§ **Assigned task 1**: Decide whether each statement below agrees with the passage on newcomers to New Zealand, answering yes or no and quoting the words of the passage that settle it. (a) The writer calls the tweeter's claim about Pakeha ancestors a total fabrication. (b) The first person to applaud the tweet came from Sri Lanka. (c) The civil war in Sri Lanka lasted 26 years.
§ **Assigned task 2**: Write the next few sentences of the passage on newcomers to New Zealand, picking up after its final sentence.

Of course anyone who expresses such views risks being condemned as xenophobic, racist or a cis male oppressor, if not all three. Sure enough, someone on Twitter claimed I was arguing that the longer someone’s ancestors had been in New Zealand, the more rights they should have. But I didn’t say that and I don’t think it. I was simply arguing that newcomers should have some regard for those who were here before them (which applies to colonisers' attitudes to Maori too). Call it courtesy, if you like.
The tweeter went on to claim I had said that no one had been in New Zealand longer than my Pakeha ancestors – a total fabrication.
Significantly, no attempt was made in the subsequent thread to engage with my point. I suspect the reason Twitter is so popular with the woke Left is that its enforced brevity encourages puerile name-calling but spares tweeters the burden of having to develop a coherent argument,
The person who posted that tweet came from Sri Lanka, a country that was torn apart by a brutal 26-year civil war and remains a basket case. The first person to applaud her comment about me was Giovanni Tiso, a Marxist from Italy.
For the record, I absolutely believe it’s a good thing that New Zealand opened its doors to people from Sri Lanka – and for that matter from Iran, Mexico, Colombia, Somalia, Fiji, China, India and all the other cultures that have made New Zealand a more colourful, vibrant society than the one I grew up in.

Records from a data source
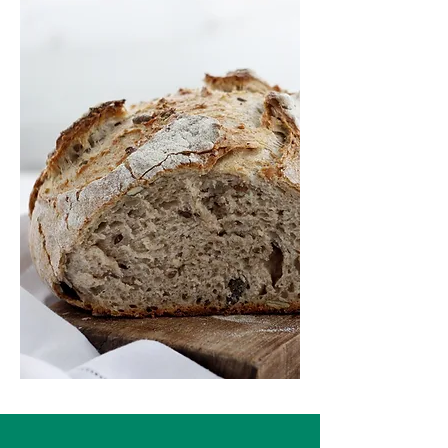
Services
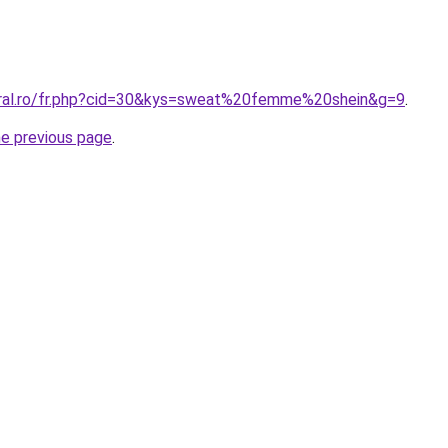
oral.ro/fr.php?cid=30&kys=sweat%20femme%20shein&g=9
.
he previous page
.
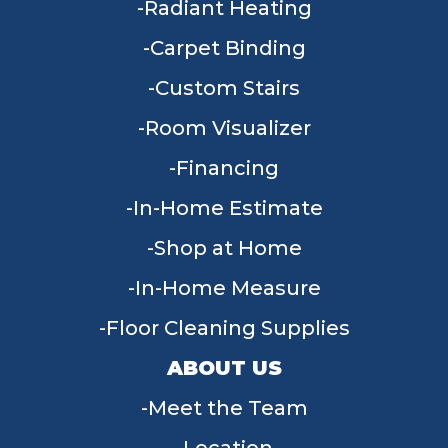
Radiant Heating
Carpet Binding
Custom Stairs
Room Visualizer
Financing
In-Home Estimate
Shop at Home
In-Home Measure
Floor Cleaning Supplies
ABOUT US
Meet the Team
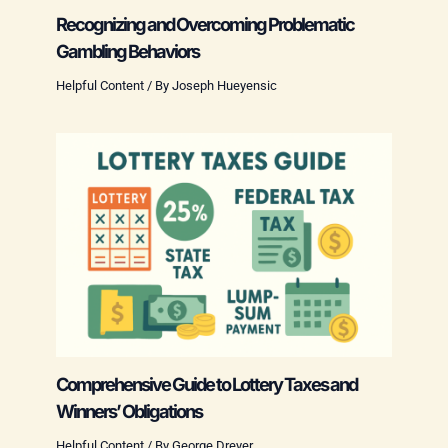
Recognizing and Overcoming Problematic
Gambling Behaviors
Helpful Content
/ By
Joseph Hueyensic
Comprehensive Guide to Lottery Taxes and
Winners’ Obligations
Helpful Content
/ By
George Dreyer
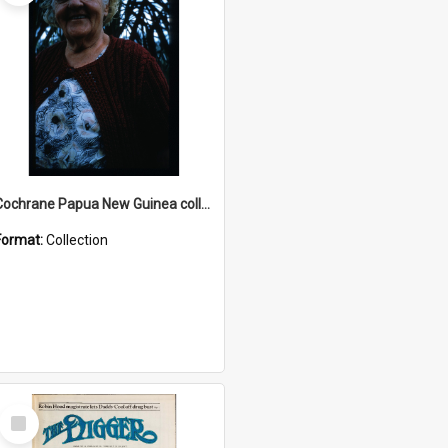
Cochrane Papua New Guinea collection : Radio Talks
Format:
Collection
Select
Item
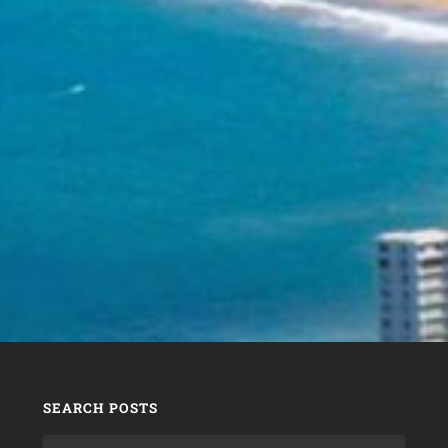
SEARCH POSTS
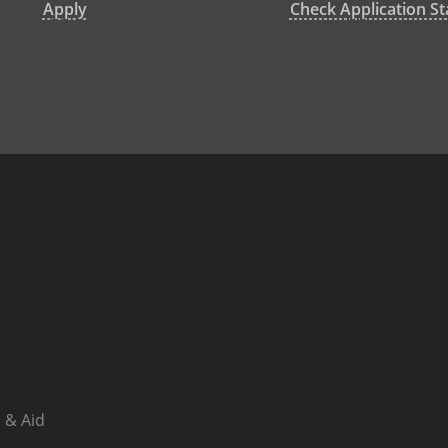
Apply
Check Application St
 & Aid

§ **Exercise output 1**:
(a) Yes: "a total fabrication."
(b) No: "The first person to applaud her comment about me was Giovanni Tiso, a Marxist from Italy."
(c) Yes: "a brutal 26-year civil war"

§ **Exercise output 2**:
I wholly support immigration from religiously and ethnically diverse countries, with the one proviso that it needs to be carefully managed so as to avoid destabilising the host society. Europe has shown us what can happen when large groups of disaffected migrants congregate in ghettoes.
This doesn’t mean we should want immigrants to assimilate to the point where they become submerged, as was expected of non-British migrants (including my own forebears) until well into the 20th century. Most New Zealanders welcome and applaud the cultural diversity introduced by the liberal immigration policies of the past few decades.
But it’s not too much to expect that immigrants respect the values and institutions of the country that has adopted them, as most do. Those values include, but are not restricted to, freedom of speech and the rule of law (we’re looking at you, Eliana Rubashkyn), equal rights for all and no special treatment on the basis of race, religion or sexual identity (which is what Shaneel Lal and his/her fellow cultists seem to be agitating for, as far as one can tell).
That’s the way we do things here. It’s why this country is seen as a sanctuary by people fleeing despotic regimes. To paraphrase the headline on my 2021 blog post, why move to a new and infinitely better country if your first instinct is to change it?
Footnote: Shaneel Lal was named Young New Zealander of the Year in the Kiwibank-sponsored New Zealander of the Year awards last night, reportedly for his/her role in getting conversion therapy banned. I wonder if Kiwibank is having second thoughts after Lal's role in last weekend's shameful tumult.